__Exercise aim__:
Somewhere below are a line with "Observe that if" and a later line with "Let X be a smooth". Output exactly those lines and all lines between them.

__Material provided__:
____

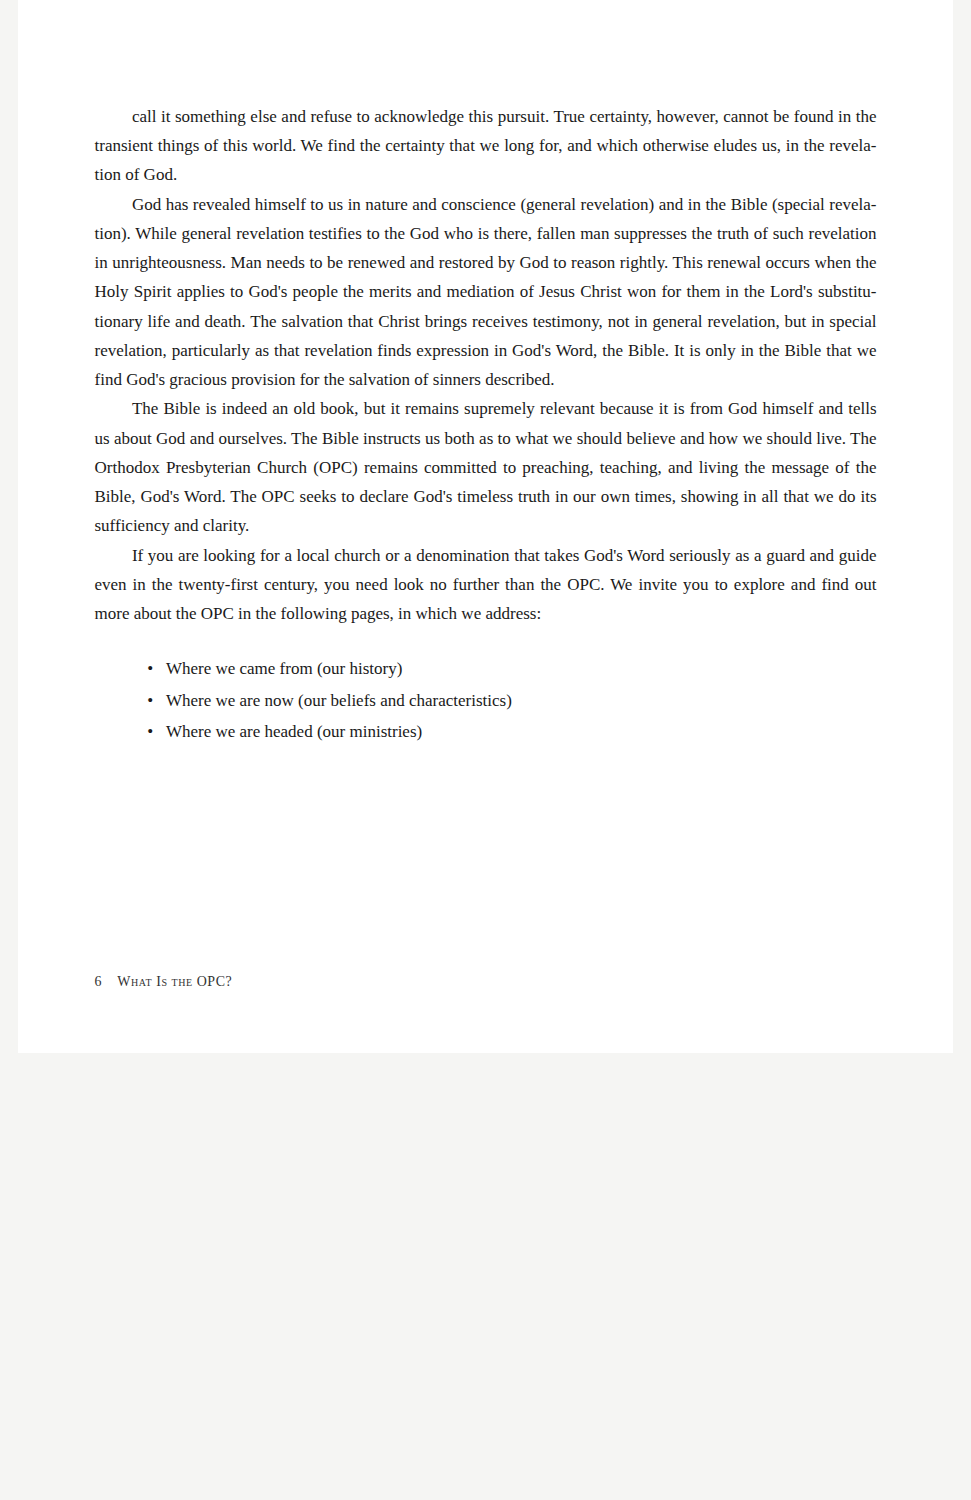call it something else and refuse to acknowledge this pursuit. True certainty, however, cannot be found in the transient things of this world. We find the certainty that we long for, and which otherwise eludes us, in the revelation of God.
God has revealed himself to us in nature and conscience (general revelation) and in the Bible (special revelation). While general revelation testifies to the God who is there, fallen man suppresses the truth of such revelation in unrighteousness. Man needs to be renewed and restored by God to reason rightly. This renewal occurs when the Holy Spirit applies to God's people the merits and mediation of Jesus Christ won for them in the Lord's substitutionary life and death. The salvation that Christ brings receives testimony, not in general revelation, but in special revelation, particularly as that revelation finds expression in God's Word, the Bible. It is only in the Bible that we find God's gracious provision for the salvation of sinners described.
The Bible is indeed an old book, but it remains supremely relevant because it is from God himself and tells us about God and ourselves. The Bible instructs us both as to what we should believe and how we should live. The Orthodox Presbyterian Church (OPC) remains committed to preaching, teaching, and living the message of the Bible, God's Word. The OPC seeks to declare God's timeless truth in our own times, showing in all that we do its sufficiency and clarity.
If you are looking for a local church or a denomination that takes God's Word seriously as a guard and guide even in the twenty-first century, you need look no further than the OPC. We invite you to explore and find out more about the OPC in the following pages, in which we address:
Where we came from (our history)
Where we are now (our beliefs and characteristics)
Where we are headed (our ministries)
6 What Is the OPC?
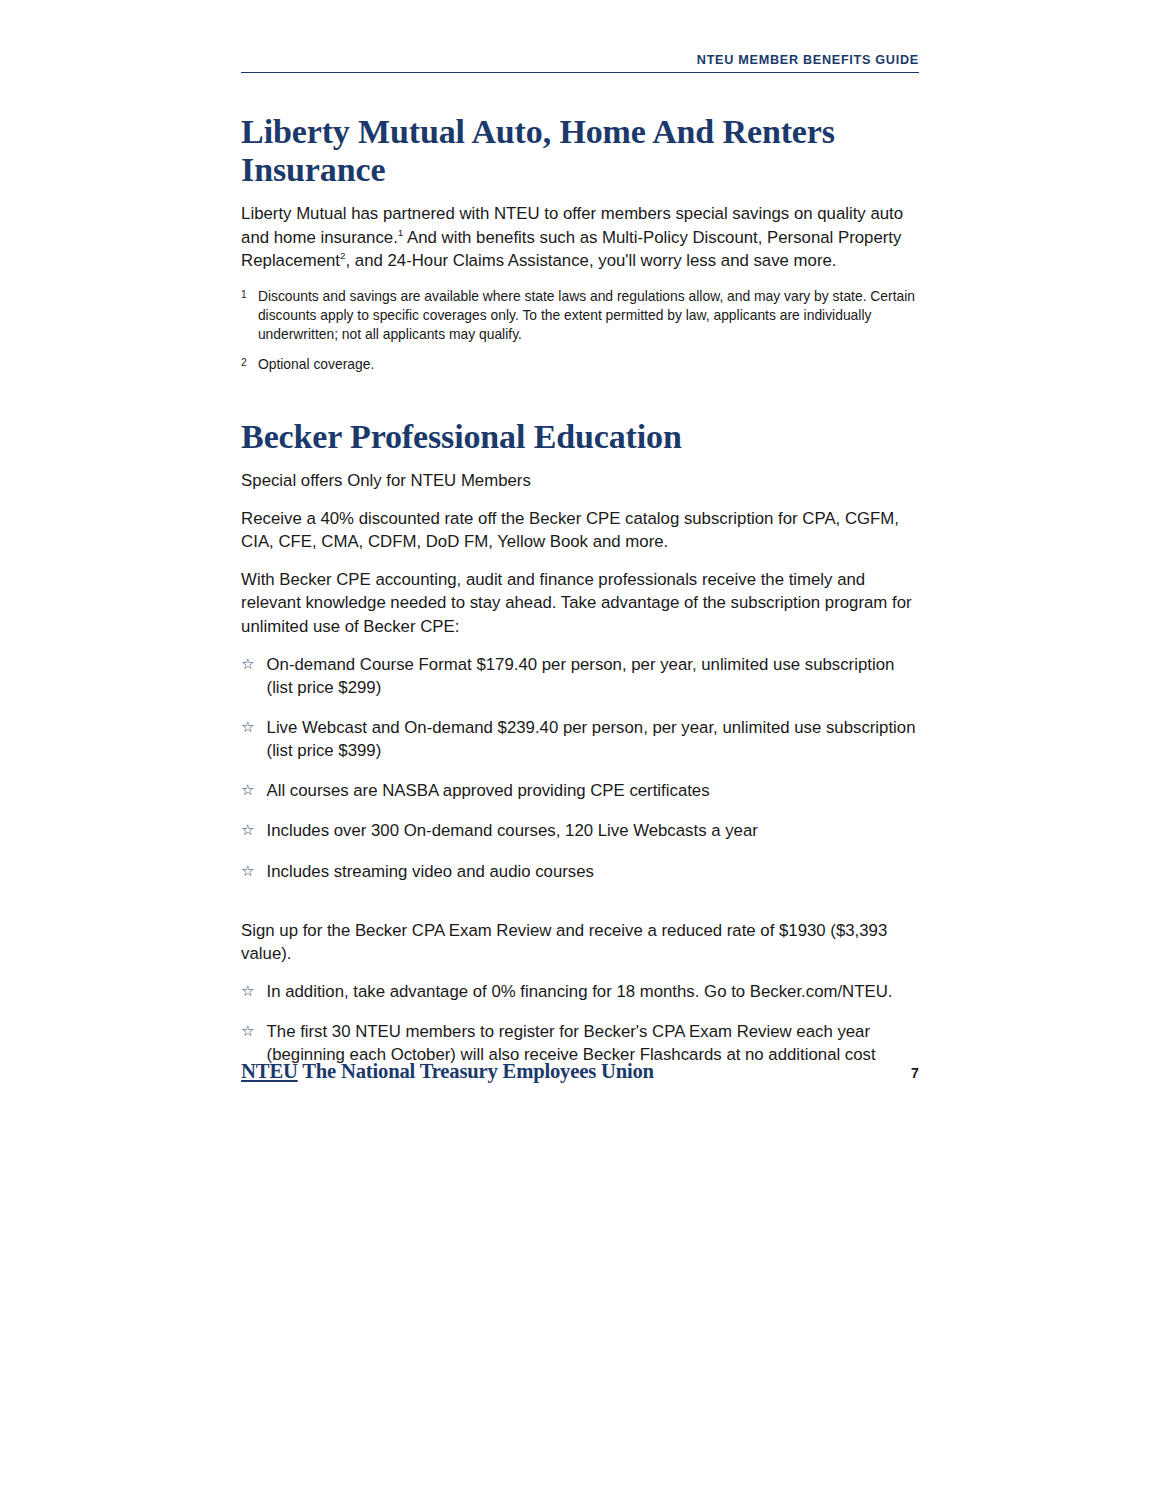NTEU MEMBER BENEFITS GUIDE
Liberty Mutual Auto, Home And Renters Insurance
Liberty Mutual has partnered with NTEU to offer members special savings on quality auto and home insurance.1 And with benefits such as Multi-Policy Discount, Personal Property Replacement2, and 24-Hour Claims Assistance, you'll worry less and save more.
1
Discounts and savings are available where state laws and regulations allow, and may vary by state. Certain discounts apply to specific coverages only. To the extent permitted by law, applicants are individually underwritten; not all applicants may qualify.
2
Optional coverage.
Becker Professional Education
Special offers Only for NTEU Members
Receive a 40% discounted rate off the Becker CPE catalog subscription for CPA, CGFM, CIA, CFE, CMA, CDFM, DoD FM, Yellow Book and more.
With Becker CPE accounting, audit and finance professionals receive the timely and relevant knowledge needed to stay ahead. Take advantage of the subscription program for unlimited use of Becker CPE:
☆On-demand Course Format $179.40 per person, per year, unlimited use subscription (list price $299)
☆Live Webcast and On-demand $239.40 per person, per year, unlimited use subscription (list price $399)
☆All courses are NASBA approved providing CPE certificates
☆Includes over 300 On-demand courses, 120 Live Webcasts a year
☆Includes streaming video and audio courses
Sign up for the Becker CPA Exam Review and receive a reduced rate of $1930 ($3,393 value).
☆In addition, take advantage of 0% financing for 18 months. Go to Becker.com/NTEU.
☆The first 30 NTEU members to register for Becker's CPA Exam Review each year (beginning each October) will also receive Becker Flashcards at no additional cost
NTEU The National Treasury Employees Union
7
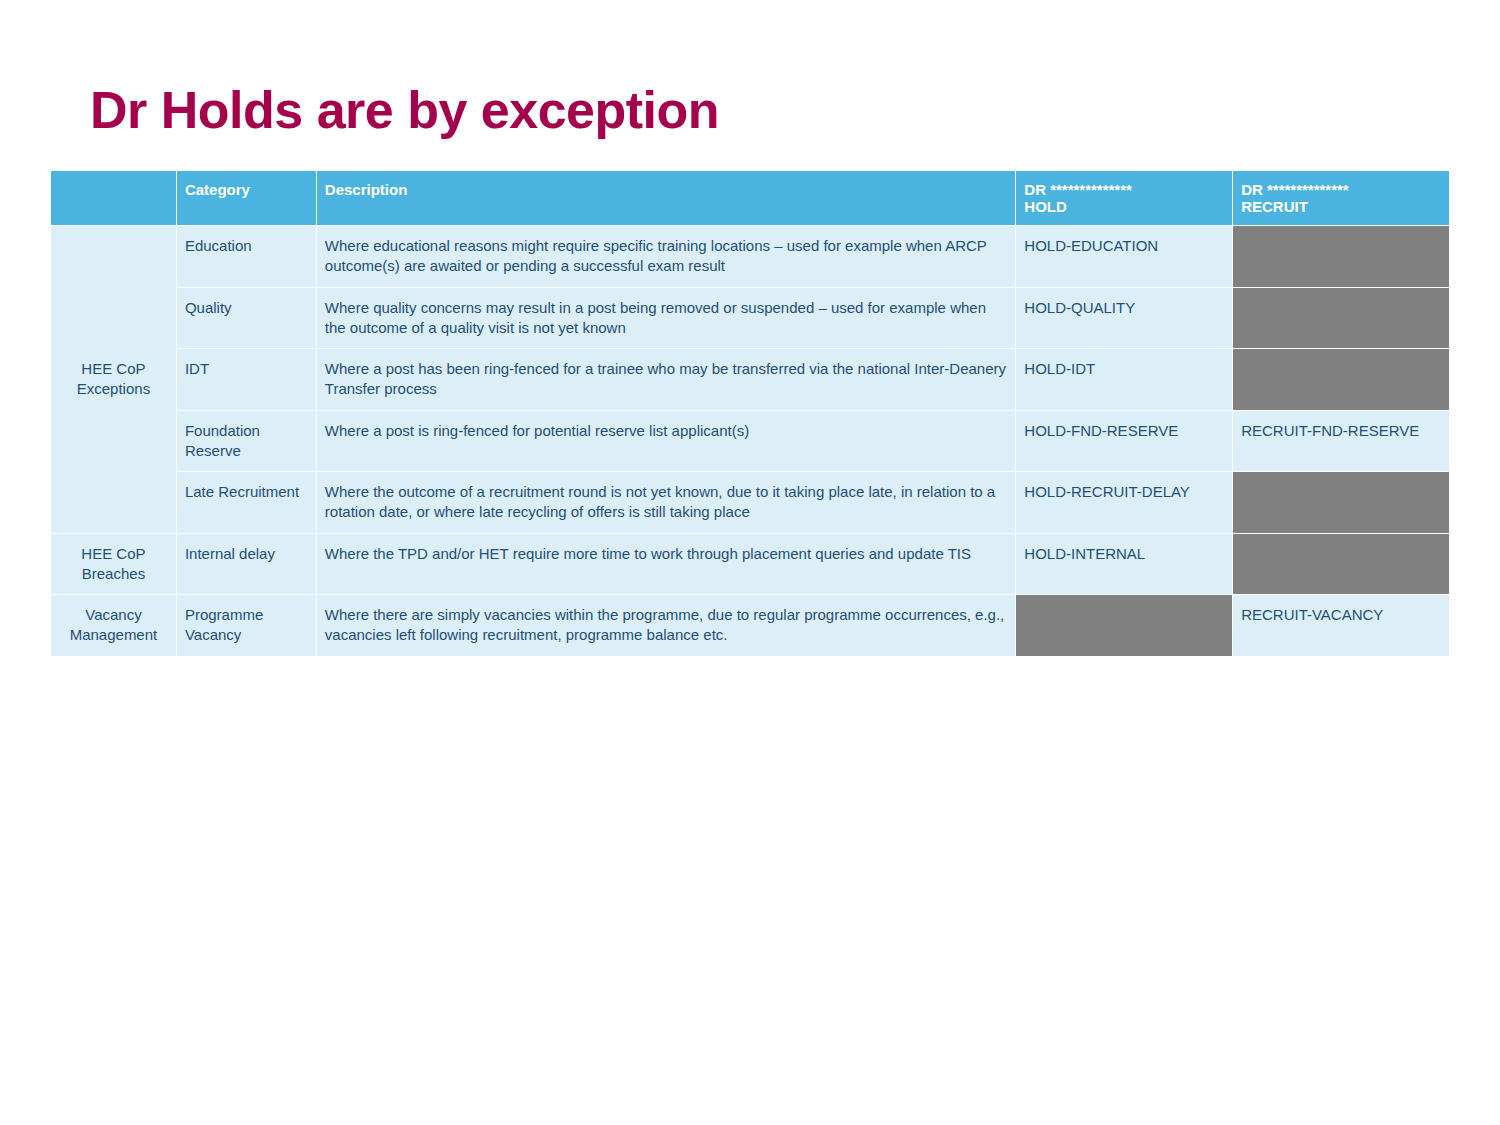Dr Holds are by exception
| | Category | Description | DR ************** HOLD | DR ************** RECRUIT |
| --- | --- | --- | --- | --- |
| HEE CoP Exceptions | Education | Where educational reasons might require specific training locations – used for example when ARCP outcome(s) are awaited or pending a successful exam result | HOLD-EDUCATION | |
| Quality | Where quality concerns may result in a post being removed or suspended – used for example when the outcome of a quality visit is not yet known | HOLD-QUALITY | |
| IDT | Where a post has been ring-fenced for a trainee who may be transferred via the national Inter-Deanery Transfer process | HOLD-IDT | |
| Foundation Reserve | Where a post is ring-fenced for potential reserve list applicant(s) | HOLD-FND-RESERVE | RECRUIT-FND-RESERVE |
| Late Recruitment | Where the outcome of a recruitment round is not yet known, due to it taking place late, in relation to a rotation date, or where late recycling of offers is still taking place | HOLD-RECRUIT-DELAY | |
| HEE CoP Breaches | Internal delay | Where the TPD and/or HET require more time to work through placement queries and update TIS | HOLD-INTERNAL | |
| Vacancy Management | Programme Vacancy | Where there are simply vacancies within the programme, due to regular programme occurrences, e.g., vacancies left following recruitment, programme balance etc. | | RECRUIT-VACANCY |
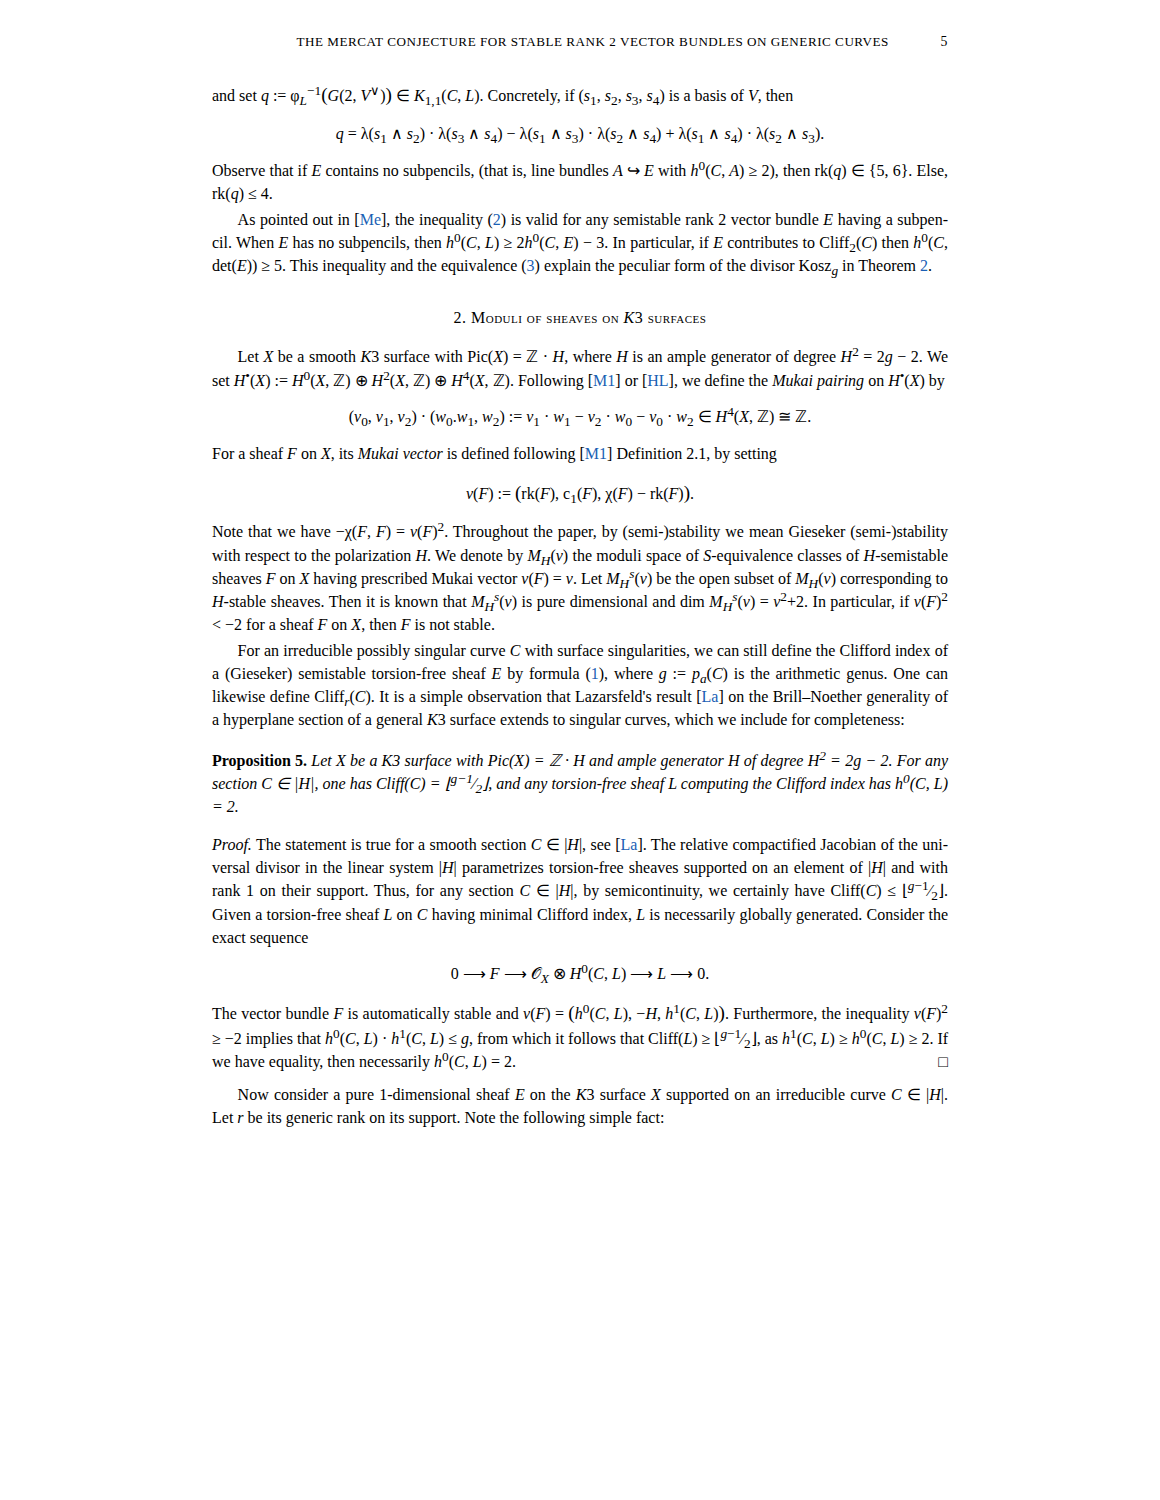THE MERCAT CONJECTURE FOR STABLE RANK 2 VECTOR BUNDLES ON GENERIC CURVES 5
and set q := φL−1(G(2, V∨)) ∈ K1,1(C, L). Concretely, if (s1, s2, s3, s4) is a basis of V, then
q = λ(s1 ∧ s2) · λ(s3 ∧ s4) − λ(s1 ∧ s3) · λ(s2 ∧ s4) + λ(s1 ∧ s4) · λ(s2 ∧ s3).
Observe that if E contains no subpencils, (that is, line bundles A ↪ E with h0(C, A) ≥ 2), then rk(q) ∈ {5, 6}. Else, rk(q) ≤ 4.
As pointed out in [Me], the inequality (2) is valid for any semistable rank 2 vector bundle E having a subpencil. When E has no subpencils, then h0(C, L) ≥ 2h0(C, E) − 3. In particular, if E contributes to Cliff2(C) then h0(C, det(E)) ≥ 5. This inequality and the equivalence (3) explain the peculiar form of the divisor Koszg in Theorem 2.
2. Moduli of sheaves on K3 surfaces
Let X be a smooth K3 surface with Pic(X) = ℤ · H, where H is an ample generator of degree H2 = 2g − 2. We set H•(X) := H0(X, ℤ) ⊕ H2(X, ℤ) ⊕ H4(X, ℤ). Following [M1] or [HL], we define the Mukai pairing on H•(X) by
(v0, v1, v2) · (w0.w1, w2) := v1 · w1 − v2 · w0 − v0 · w2 ∈ H4(X, ℤ) ≅ ℤ.
For a sheaf F on X, its Mukai vector is defined following [M1] Definition 2.1, by setting
v(F) := (rk(F), c1(F), χ(F) − rk(F)).
Note that we have −χ(F, F) = v(F)2. Throughout the paper, by (semi-)stability we mean Gieseker (semi-)stability with respect to the polarization H. We denote by MH(v) the moduli space of S-equivalence classes of H-semistable sheaves F on X having prescribed Mukai vector v(F) = v. Let MHs(v) be the open subset of MH(v) corresponding to H-stable sheaves. Then it is known that MHs(v) is pure dimensional and dim MHs(v) = v2+2. In particular, if v(F)2 < −2 for a sheaf F on X, then F is not stable.
For an irreducible possibly singular curve C with surface singularities, we can still define the Clifford index of a (Gieseker) semistable torsion-free sheaf E by formula (1), where g := pa(C) is the arithmetic genus. One can likewise define Cliffr(C). It is a simple observation that Lazarsfeld's result [La] on the Brill–Noether generality of a hyperplane section of a general K3 surface extends to singular curves, which we include for completeness:
Proposition 5. Let X be a K3 surface with Pic(X) = ℤ · H and ample generator H of degree H2 = 2g − 2. For any section C ∈ |H|, one has Cliff(C) = ⌊g−1⁄2⌋, and any torsion-free sheaf L computing the Clifford index has h0(C, L) = 2.
Proof. The statement is true for a smooth section C ∈ |H|, see [La]. The relative compactified Jacobian of the universal divisor in the linear system |H| parametrizes torsion-free sheaves supported on an element of |H| and with rank 1 on their support. Thus, for any section C ∈ |H|, by semicontinuity, we certainly have Cliff(C) ≤ ⌊g−1⁄2⌋. Given a torsion-free sheaf L on C having minimal Clifford index, L is necessarily globally generated. Consider the exact sequence
0 ⟶ F ⟶ 𝒪X ⊗ H0(C, L) ⟶ L ⟶ 0.
The vector bundle F is automatically stable and v(F) = (h0(C, L), −H, h1(C, L)). Furthermore, the inequality v(F)2 ≥ −2 implies that h0(C, L) · h1(C, L) ≤ g, from which it follows that Cliff(L) ≥ ⌊g−1⁄2⌋, as h1(C, L) ≥ h0(C, L) ≥ 2. If we have equality, then necessarily h0(C, L) = 2. □
Now consider a pure 1-dimensional sheaf E on the K3 surface X supported on an irreducible curve C ∈ |H|. Let r be its generic rank on its support. Note the following simple fact:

____

__Written answer__:
Observe that if E contains no subpencils, (that is, line bundles A ↪ E with h0(C, A) ≥ 2), then rk(q) ∈ {5, 6}. Else, rk(q) ≤ 4.
As pointed out in [Me], the inequality (2) is valid for any semistable rank 2 vector bundle E having a subpencil. When E has no subpencils, then h0(C, L) ≥ 2h0(C, E) − 3. In particular, if E contributes to Cliff2(C) then h0(C, det(E)) ≥ 5. This inequality and the equivalence (3) explain the peculiar form of the divisor Koszg in Theorem 2.
2. Moduli of sheaves on K3 surfaces
Let X be a smooth K3 surface with Pic(X) = ℤ · H, where H is an ample generator of degree H2 = 2g − 2. We set H•(X) := H0(X, ℤ) ⊕ H2(X, ℤ) ⊕ H4(X, ℤ). Following [M1] or [HL], we define the Mukai pairing on H•(X) by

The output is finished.